A slimy sludge ruined bathers’ swimming experience over the last few weeks as dirt, most probably from fish farms, reached the shores. Photo: Chris Sant Fournier

A slimy sludge ruined bathers’ swimming experience over the last few weeks as dirt, most probably from fish farms, reached the shores. Photo: Chris Sant Fournier

Recommendations British scientists made late in 2012 to avoid slime from fish farming activities hitting the Maltese coast remained unheeded by the authorities, the Times of Malta has learnt.

The government has now been warned that the volume of slime reported this year was “unprecedented”, indicating that illegalities have got out of hand.

The 2012 proposals had been made by the Aquaculture Institute of the University of Stirling for the Fisheries Ministry as part of a thorough study on the future of the aquaculture industry in Malta.

The massive spread of sludge believed to be from fish farms is seen clearly in this aerial shot above the south of Malta. Photo: Daniel CiliaThe massive spread of sludge believed to be from fish farms is seen clearly in this aerial shot above the south of Malta. Photo: Daniel Cilia

Specifically targeting slime, usually resulting from the bait and feed used in fish farming, the institute had told the government “it is clear that some difficult choices have to be made” about the future of the industry and its impact on the environment.

“The relocation of tuna farms to deeper waters further away from the shore” had been proposed as was “the restriction of feeding of baitfish to tuna cages during onshore wind conditions in the summer tourist season if alternative solutions are not found”.

The scholars had further recommended that “a review of the tuna offal disposal should be carried out”.

The proposals had been accompanied by a performance calendar on their implementation together with a code of good practice for the industry.

“The industry has always produced slime, which was ‘tolerated’ by the authorities because the volume was small,” a local expert told the Times of Malta. “However, the extent of what we are experiencing this year is unprecedented and indicates that the industry is totally out of control, fattening many more fish than originally permitted,” he added.

The Planning Authority last week admitted that two offshore fish farms were using illegal cages and were holding more fish than allowed. It noted that an appeal had been filed and therefore it had to await a decision before any action could be taken.

“The more fish you have, the more feed you need and the more slime it produces. This is a chain reaction and that is why there is so much slime this year,” another expert said.

Following continued reports of slime affecting the coast, mostly close to tuna farms, pressure is building on the government to act.

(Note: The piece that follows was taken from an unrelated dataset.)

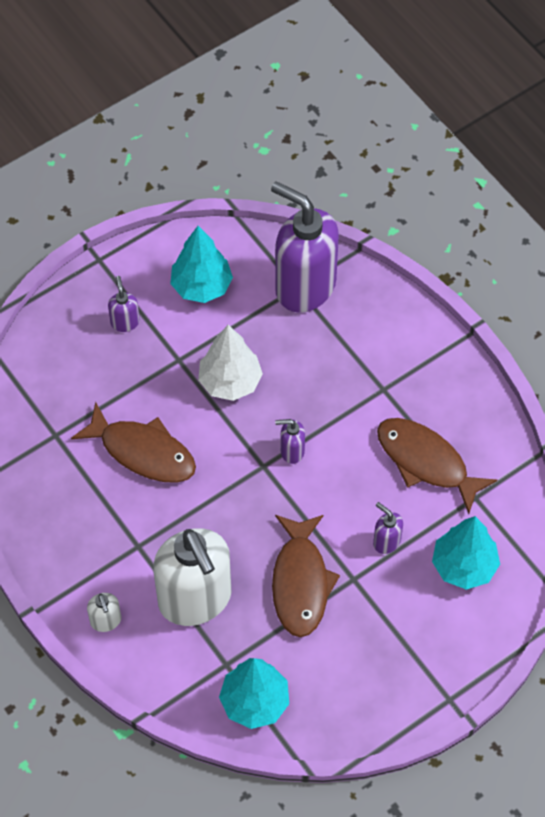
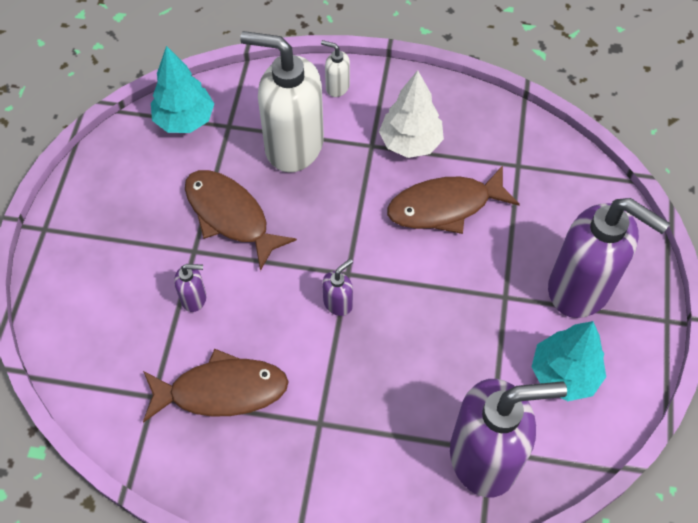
camera: 135 degrees right, 0 degrees up
(125, 322) = (580, 288): purple soap dispenser -> purple soap dispenser, size x2.40
(230, 382) = (446, 314): white tree -> white tree (410, 142)
(464, 566) = (114, 332): turquoise tree -> none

Earlier this week, Environment Minister Josè Herrera announced the setting up of a committee to draw up recommendations. No replies were forthcoming when the ministry was asked what need was there for new recommendations when an action plan had already been proposed by Stirling University.

Experts insist there is no need for more “time-wasting”.

“All that needs to be done is to put the industry under control and implement the Stirling measures,” they said. “However, it might be very convenient for the multi-million-euro industry to play for some more time until the new recommendations are issued because, in the meantime, the fish get fatter and summer will be almost over and there will be less complaints from bathers,” one expert commented.

The Maltese tuna ranching industry is considered to be a leader in the Mediterranean with hundreds of tonnes being exported every year to Japan for the sushi and sashimi markets.

Official figures give the gross output of the aquaculture industry in 2014 at €101.2 million. According to the Stirling University study, the industry had a potential of generating about €120 million for the Maltese economy.